Though Giustina had begun life by giving signs of being emancipated, she behaved with the greatest devotion to her daughter and her grandchildren. ‘I have hardly any company but that of children,’ she wrote to a friend. ‘I think very highly of their patience, since there is between me and them the same distance of age which exists between them and me. I find I have nothing in common with them but the taste for “anguria,” and this is a good argument for the truth of what I say.’

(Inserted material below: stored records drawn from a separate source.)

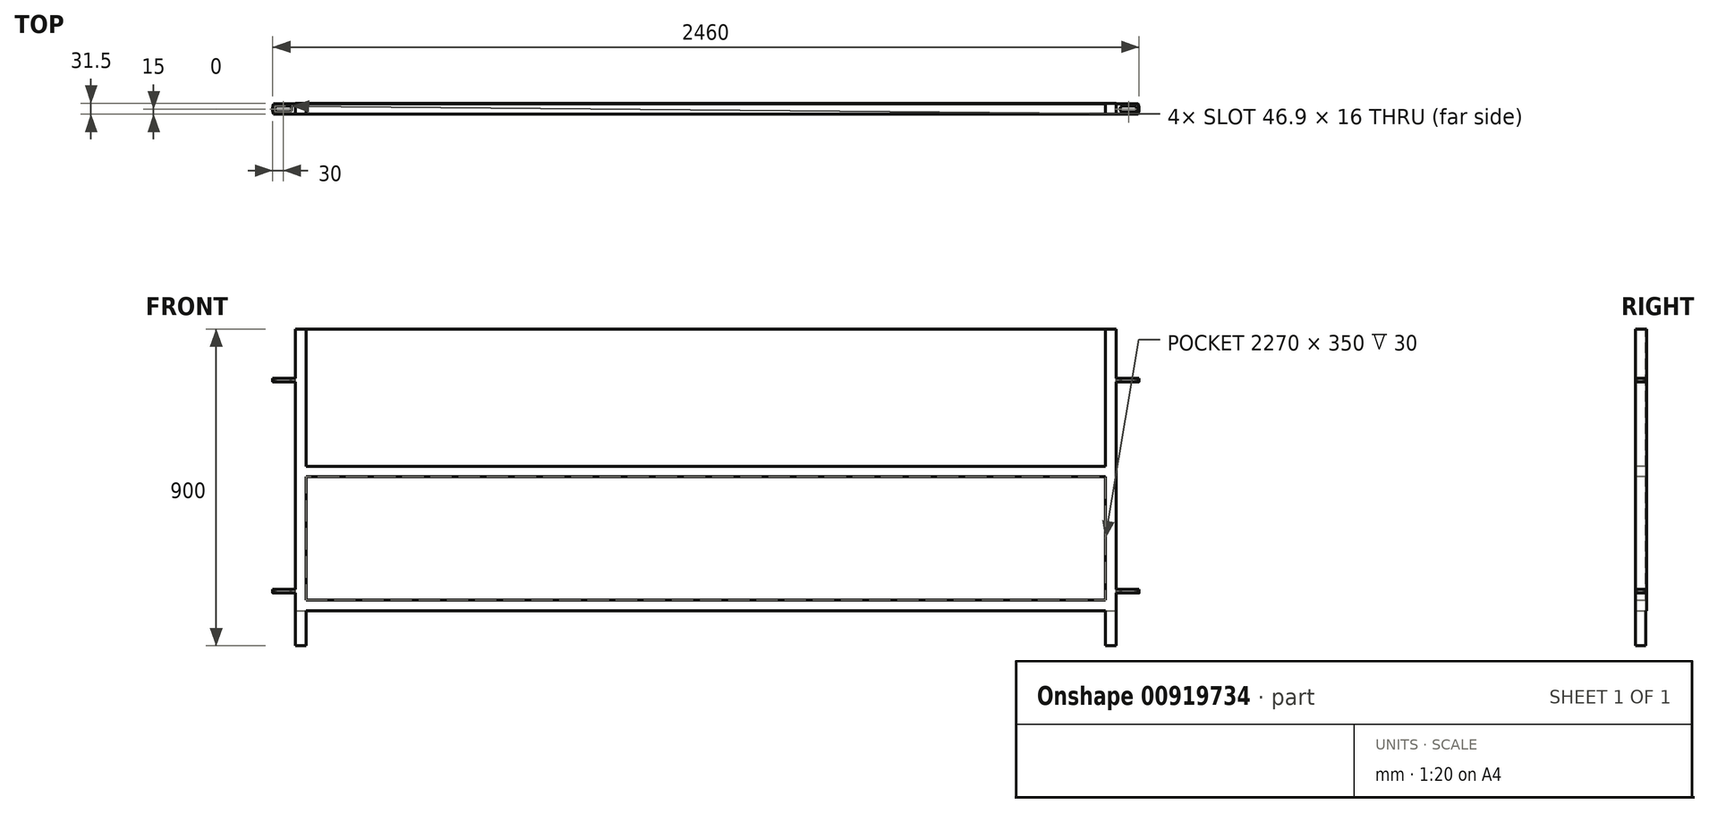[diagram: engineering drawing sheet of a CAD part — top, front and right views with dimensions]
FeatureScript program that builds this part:
annotation { "Feature Type Name" : "Feature", "Feature Type Description" : "" }
export const myFeature = defineFeature(function(context is Context, id is Id, definition is map)
    precondition{}
    {
        {
            var Q0;
            Q0=qCreatedBy(makeId("Top.planeOp"),FACE);
            var sketch = newSketch(context, id + "F0", { "sketchPlane" : qUnion([Q0])});
            skLineSegment(sketch, "E0.bottom", {"start": v(-1165, 15) * mm, "end": v(1165, 15) * mm});
            skLineSegment(sketch, "E0.top", {"start": v(-1165, -15) * mm, "end": v(1165, -15) * mm});
            skLineSegment(sketch, "E0.left", {"start": v(-1165, 15) * mm, "end": v(-1165, -15) * mm});
            skLineSegment(sketch, "E0.right", {"start": v(1165, 15) * mm, "end": v(1165, -15) * mm});
            skPoint(sketch, "E0.middle", {"position": v(0, 0) * mm});
            skLineSegment(sketch, "E1", {"start": v(-1135, 15) * mm, "end": v(-1135, -15) * mm});
            skLineSegment(sketch, "E2.MirrorCS", {"start": v(1135, 15) * mm, "end": v(1135, -15) * mm});
            skSolve(sketch);
        }
        {
            var Q0;
            {var subQ0=sQuery(id+"F0.wireOp",EDGE,"E0.left");Q0=makeQuery(id+"F0.imprint","IMPRINT",FACE,{"disambiguationData":[TD([[makeQuery(id+"F0.imprint","IMPRINT",EDGE,{"derivedFrom":subQ0}),1.0]])]});}
            var Q1;
            {var subQ0=sQuery(id+"F0.wireOp",EDGE,"E0.right");Q1=makeQuery(id+"F0.imprint","IMPRINT",FACE,{"disambiguationData":[TD([[makeQuery(id+"F0.imprint","IMPRINT",EDGE,{"derivedFrom":subQ0}),-1.0]])]});}
            extrude(context, id + "F1", {"entities" : qUnion([Q0, Q1]), "oppositeDirection" : true, "depth" : 900 * mm, "offsetDistance" : 25 * mm});
        }
        {
            var Q0;
            Q0=makeQuery(id+"F1.opExtrude","SWEPT_FACE",FACE,{"disambiguationData":[OSD([sQuery(id+"F0.wireOp",EDGE,"E0.right")])]});
            var sketch = newSketch(context, id + "F2", { "sketchPlane" : qUnion([Q0])});
            skLineSegment(sketch, "E3.0.0", {"start": v(15, 0) * mm, "end": v(-15, 0) * mm});
            skLineSegment(sketch, "E3.0.1", {"start": v(-15, 0) * mm, "end": v(-15, -900) * mm});
            skLineSegment(sketch, "E3.0.2", {"start": v(-15, -900) * mm, "end": v(15, -900) * mm});
            skLineSegment(sketch, "E3.0.3", {"start": v(15, -900) * mm, "end": v(15, 0) * mm});
            skLineSegment(sketch, "E4.bottom", {"start": v(-15, 0) * mm, "end": v(15, 0) * mm});
            skLineSegment(sketch, "E4.top", {"start": v(-15, -30) * mm, "end": v(15, -30) * mm});
            skLineSegment(sketch, "E4.left", {"start": v(-15, 0) * mm, "end": v(-15, -30) * mm});
            skLineSegment(sketch, "E4.right", {"start": v(15, 0) * mm, "end": v(15, -30) * mm});
            skLineSegment(sketch, "E5.bottom", {"start": v(15, -390) * mm, "end": v(-15, -390) * mm});
            skLineSegment(sketch, "E5.top", {"start": v(15, -420) * mm, "end": v(-15, -420) * mm});
            skLineSegment(sketch, "E5.left", {"start": v(15, -390) * mm, "end": v(15, -420) * mm});
            skLineSegment(sketch, "E5.right", {"start": v(-15, -390) * mm, "end": v(-15, -420) * mm});
            skLineSegment(sketch, "E6.bottom", {"start": v(-15, -770) * mm, "end": v(15, -770) * mm});
            skLineSegment(sketch, "E6.top", {"start": v(-15, -800) * mm, "end": v(15, -800) * mm});
            skLineSegment(sketch, "E6.left", {"start": v(-15, -770) * mm, "end": v(-15, -800) * mm});
            skLineSegment(sketch, "E6.right", {"start": v(15, -770) * mm, "end": v(15, -800) * mm});
            skSolve(sketch);
        }
        {
            var Q0;
            Q0=makeQuery(id+"F2.imprint","IMPRINT",FACE,{"disambiguationData":[TD([[makeQuery(id+"F2.imprint","IMPRINT",EDGE,{"derivedFrom":sQuery(id+"F2.wireOp",EDGE,"E4.bottom")}),1.0]])]});
            var Q1;
            Q1=makeQuery(id+"F2.imprint","IMPRINT",FACE,{"disambiguationData":[TD([[makeQuery(id+"F2.imprint","IMPRINT",EDGE,{"derivedFrom":sQuery(id+"F2.wireOp",EDGE,"E5.bottom")}),1.0]])]});
            var Q2;
            Q2=makeQuery(id+"F2.imprint","IMPRINT",FACE,{"disambiguationData":[TD([[makeQuery(id+"F2.imprint","IMPRINT",EDGE,{"derivedFrom":sQuery(id+"F2.wireOp",EDGE,"E6.bottom")}),-1.0]])]});
            var Q3;
            Q3=makeQuery(id+"F1.opExtrude","SWEPT_FACE",FACE,{"disambiguationData":[OSD([sQuery(id+"F0.wireOp",EDGE,"E1")])]});
            extrude(context, id + "F3", {"entities" : qUnion([Q0, Q1, Q2]), "operationType" : NewBodyOperationType.ADD, "endBound" : BoundingType.UP_TO_SURFACE, "oppositeDirection" : true, "depth" : 25 * mm, "endBoundEntityFace" : qUnion([Q3]), "offsetDistance" : 25 * mm});
        }
        {
            var Q0;
            Q0=makeQuery(id+"F1.opExtrude","SWEPT_FACE",FACE,{"disambiguationData":[OSD([sQuery(id+"F0.wireOp",EDGE,"E0.right")])]});
            var sketch = newSketch(context, id + "F4", { "sketchPlane" : qUnion([Q0])});
            skLineSegment(sketch, "E7.0.0", {"start": v(15, 0) * mm, "end": v(-15, 0) * mm});
            skLineSegment(sketch, "E7.0.1", {"start": v(-15, 0) * mm, "end": v(-15, -900) * mm});
            skLineSegment(sketch, "E7.0.2", {"start": v(-15, -900) * mm, "end": v(15, -900) * mm});
            skLineSegment(sketch, "E7.0.3", {"start": v(15, -900) * mm, "end": v(15, 0) * mm});
            skLineSegment(sketch, "E8.bottom", {"start": v(-15, -140) * mm, "end": v(15, -140) * mm});
            skLineSegment(sketch, "E8.top", {"start": v(-15, -150) * mm, "end": v(15, -150) * mm});
            skLineSegment(sketch, "E8.left", {"start": v(-15, -140) * mm, "end": v(-15, -150) * mm});
            skLineSegment(sketch, "E8.right", {"start": v(15, -140) * mm, "end": v(15, -150) * mm});
            skLineSegment(sketch, "E9.bottom", {"start": v(-15, -740) * mm, "end": v(15, -740) * mm});
            skLineSegment(sketch, "E9.top", {"start": v(-15, -750) * mm, "end": v(15, -750) * mm});
            skLineSegment(sketch, "E9.left", {"start": v(-15, -740) * mm, "end": v(-15, -750) * mm});
            skLineSegment(sketch, "E9.right", {"start": v(15, -740) * mm, "end": v(15, -750) * mm});
            skSolve(sketch);
        }
        {
            var Q0;
            Q0=makeQuery(id+"F4.imprint","IMPRINT",FACE,{"disambiguationData":[TD([[makeQuery(id+"F4.imprint","IMPRINT",EDGE,{"derivedFrom":sQuery(id+"F4.wireOp",EDGE,"E8.bottom")}),-1.0]])]});
            var Q1;
            Q1=makeQuery(id+"F4.imprint","IMPRINT",FACE,{"disambiguationData":[TD([[makeQuery(id+"F4.imprint","IMPRINT",EDGE,{"derivedFrom":sQuery(id+"F4.wireOp",EDGE,"E9.bottom")}),-1.0]])]});
            extrude(context, id + "F5", {"entities" : qUnion([Q0, Q1]), "depth" : 65 * mm, "offsetDistance" : 25 * mm});
        }
        {
            var Q0;
            Q0=makeQuery(id+"F5.opExtrude","SWEPT_FACE",FACE,{"disambiguationData":[OSD([sQuery(id+"F4.wireOp",EDGE,"E8.bottom")])]});
            var sketch = newSketch(context, id + "F6", { "sketchPlane" : qUnion([Q0])});
            skLineSegment(sketch, "E10.0.0", {"start": v(1165, 15) * mm, "end": v(1165, -15) * mm});
            skLineSegment(sketch, "E10.0.1", {"start": v(1165, -15) * mm, "end": v(1230, -15) * mm});
            skLineSegment(sketch, "E10.0.2", {"start": v(1230, -15) * mm, "end": v(1230, 15) * mm});
            skLineSegment(sketch, "E10.0.3", {"start": v(1230, 15) * mm, "end": v(1165, 15) * mm});
            skLineSegment(sketch, "E11", {"start": v(1230, 0) * mm, "end": v(1165, 0) * mm, "construction": true});
            skLineSegment(sketch, "E12", {"start": v(1180, 0) * mm, "end": v(1180, -8) * mm, "construction": true});
            skLineSegment(sketch, "E13", {"start": v(1180, -8) * mm, "end": v(1180, 8) * mm});
            skPoint(sketch, "E13.endSnap0", {"position": v(1180, -4) * mm});
            skLineSegment(sketch, "E14", {"start": v(1180, 8) * mm, "end": v(1220, 8) * mm});
            skLineSegment(sketch, "E15", {"start": v(1220, 8) * mm, "end": v(1220, -8) * mm});
            skLineSegment(sketch, "E16", {"start": v(1220, -8) * mm, "end": v(1180, -8) * mm});
            skArc(sketch, "E17", {"start": v(1220, -8) * mm, "mid": v(1223.45, 0) * mm, "end": v(1220, 8) * mm});
            skLineSegment(sketch, "E18", {"start": v(1200, 8) * mm, "end": v(1200, 2.91) * mm, "construction": true});
            skArc(sketch, "E19.MirrorCS", {"start": v(1180, -8) * mm, "mid": v(1176.55, 0) * mm, "end": v(1180, 8) * mm});
            skLineSegment(sketch, "E20", {"start": v(1227.36, 15) * mm, "end": v(1227.36, -15) * mm, "construction": true});
            skArc(sketch, "E21", {"start": v(1227.36, -15) * mm, "mid": v(1230, 0) * mm, "end": v(1227.36, 15) * mm});
            skSolve(sketch);
        }
        {
            var Q0;
            {var subQ0=sQuery(id+"F6.wireOp",EDGE,"E10.0.3");var subQ1=sQuery(id+"F6.wireOp",EDGE,"E10.0.2");var subQ2=makeQuery(id+"F6.imprint","INTERSECT",VERTEX,{"derivedFrom":[subQ1,subQ0]});Q0=makeQuery(id+"F6.imprint","IMPRINT",FACE,{"disambiguationData":[TD([[makeQuery(id+"F6.imprint","IMPRINT",EDGE,{"disambiguationData":[TD([[subQ2,1.0]])],"derivedFrom":subQ1}),1.0]])]});}
            var Q1;
            {var subQ0=sQuery(id+"F6.wireOp",EDGE,"E10.0.2");var subQ1=sQuery(id+"F6.wireOp",EDGE,"E10.0.1");var subQ2=makeQuery(id+"F6.imprint","INTERSECT",VERTEX,{"derivedFrom":[subQ1,subQ0]});Q1=makeQuery(id+"F6.imprint","IMPRINT",FACE,{"disambiguationData":[TD([[makeQuery(id+"F6.imprint","IMPRINT",EDGE,{"disambiguationData":[TD([[subQ2,-1.0]])],"derivedFrom":subQ1}),-1.0]])]});}
            var Q2;
            Q2=makeQuery(id+"F6.imprint","IMPRINT",FACE,{"disambiguationData":[TD([[makeQuery(id+"F6.imprint","IMPRINT",EDGE,{"derivedFrom":sQuery(id+"F6.wireOp",EDGE,"E13")}),-1.0]])]});
            var Q3;
            Q3=makeQuery(id+"F6.imprint","IMPRINT",FACE,{"disambiguationData":[TD([[makeQuery(id+"F6.imprint","IMPRINT",EDGE,{"derivedFrom":sQuery(id+"F6.wireOp",EDGE,"E15")}),1.0]])]});
            var Q4;
            Q4=makeQuery(id+"F6.imprint","IMPRINT",FACE,{"disambiguationData":[TD([[makeQuery(id+"F6.imprint","IMPRINT",EDGE,{"derivedFrom":sQuery(id+"F6.wireOp",EDGE,"E13")}),1.0]])]});
            extrude(context, id + "F7", {"entities" : qUnion([Q0, Q1, Q2, Q3, Q4]), "operationType" : NewBodyOperationType.REMOVE, "endBound" : BoundingType.THROUGH_ALL, "oppositeDirection" : true, "depth" : 25 * mm, "offsetDistance" : 25 * mm});
        }
        {
            var Q0;
            Q0=makeQuery(id+"F5.opExtrude","SWEPT_BODY",BODY,{"disambiguationData":[OSD([sQuery(id+"F4.wireOp",EDGE,"E8.bottom"),sQuery(id+"F4.wireOp",EDGE,"E8.top"),sQuery(id+"F4.wireOp",EDGE,"E8.left"),sQuery(id+"F4.wireOp",EDGE,"E8.right")])]});
            var Q1;
            Q1=makeQuery(id+"F5.opExtrude","SWEPT_BODY",BODY,{"disambiguationData":[OSD([sQuery(id+"F4.wireOp",EDGE,"E9.bottom"),sQuery(id+"F4.wireOp",EDGE,"E9.top"),sQuery(id+"F4.wireOp",EDGE,"E9.left"),sQuery(id+"F4.wireOp",EDGE,"E9.right")])]});
            var Q2;
            Q2=qCreatedBy(makeId("Right.planeOp"),FACE);
            mirror(context, id + "F8", {"operationType" : NewBodyOperationType.ADD, "entities" : qUnion([Q0, Q1]), "mirrorPlane" : qUnion([Q2])});
        }
        {
            var Q0;
            {var subQ3=sQuery(id+"F0.wireOp",EDGE,"E0.right");Q0=makeQuery(id+"F8.boolean.opBoolean","SPLIT",FACE,{"disambiguationData":[TD([makeQuery(id+"F5.opExtrude","SWEPT_FACE",FACE,{"disambiguationData":[OSD([sQuery(id+"F4.wireOp",EDGE,"E8.top")])]})])],"derivedFrom":makeQuery(id+"F1.opExtrude","SWEPT_FACE",FACE,{"disambiguationData":[OSD([subQ3])]})});}
            var sketch = newSketch(context, id + "F9", { "sketchPlane" : qUnion([Q0])});
            skLineSegment(sketch, "E22.0", {"start": v(15, -900) * mm, "end": v(15, -800) * mm});
            skLineSegment(sketch, "E23", {"start": v(15, -800) * mm, "end": v(0, -800) * mm, "construction": true});
            skLineSegment(sketch, "E24", {"start": v(15, -800) * mm, "end": v(15, 0) * mm});
            skLineSegment(sketch, "E25", {"start": v(15, 0) * mm, "end": v(16.5, 0) * mm});
            skLineSegment(sketch, "E26", {"start": v(16.5, 0) * mm, "end": v(16.5, -800) * mm});
            skLineSegment(sketch, "E27", {"start": v(16.5, -800) * mm, "end": v(15, -800) * mm});
            skSolve(sketch);
        }
        {
            var Q0;
            {var subQ0=sQuery(id+"F9.wireOp",EDGE,"E25");Q0=makeQuery(id+"F9.imprint","IMPRINT",FACE,{"disambiguationData":[TD([[makeQuery(id+"F9.imprint","IMPRINT",EDGE,{"derivedFrom":subQ0}),-1.0]])]});}
            var Q1;
            {var subQ0=sQuery(id+"F0.wireOp",EDGE,"E0.left");Q1=makeQuery(id+"F8.boolean.opBoolean","SPLIT",FACE,{"disambiguationData":[TD([makeQuery(id+"F8.opPattern","COPY",FACE,{"derivedFrom":makeQuery(id+"F5.opExtrude","SWEPT_FACE",FACE,{"disambiguationData":[OSD([sQuery(id+"F4.wireOp",EDGE,"E8.top")])]}),"instanceName":"1"})])],"derivedFrom":makeQuery(id+"F1.opExtrude","SWEPT_FACE",FACE,{"disambiguationData":[OSD([subQ0])]})});}
            extrude(context, id + "F10", {"entities" : qUnion([Q0]), "operationType" : NewBodyOperationType.ADD, "endBound" : BoundingType.UP_TO_SURFACE, "oppositeDirection" : true, "depth" : 25 * mm, "endBoundEntityFace" : qUnion([Q1]), "offsetDistance" : 25 * mm});
        }
    });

Her most intimate friend was Isabella Teodochi Albrizzi. This lady was born in Greece, and was a passionate worshipper of the beautiful; her taste in all matters seems to have been more delicate than Giustina’s and her character was much more gay and forgetful. Giustina lived in the past, Isabella in the present. Everything about Giustina was Venetian, the mantilla she wore on her head, the furniture she had in her house, the refreshments she offered her friends; to the very last everything connected with her belonged to the eighteenth century. With Isabella Albrizzi nothing, on the contrary, was Venetian, nothing was durable; at one moment the French taste ordered her furniture, her bibelots, and her books, and provided her with subjects of conversation; at another, everything about her was English. ‘When you left the Michiel’s drawing-room you had learned to love Venice,’ says her biographer; ‘when you left Madame Albrizzi’s drawing-room you had learned to love Madame Albrizzi.’
They died nearly at the same time. Giustina breathed her last at the age of seventy-seven on April sixth, 1832, surrounded by her grandchildren and her friends. Andrea Maffei wrote that the death of Giustina Michiel was indeed a public loss. ‘To the excellence of her mind she united in a high degree the beauty of her character, and I know of no writer who more dearly loved his country than she.’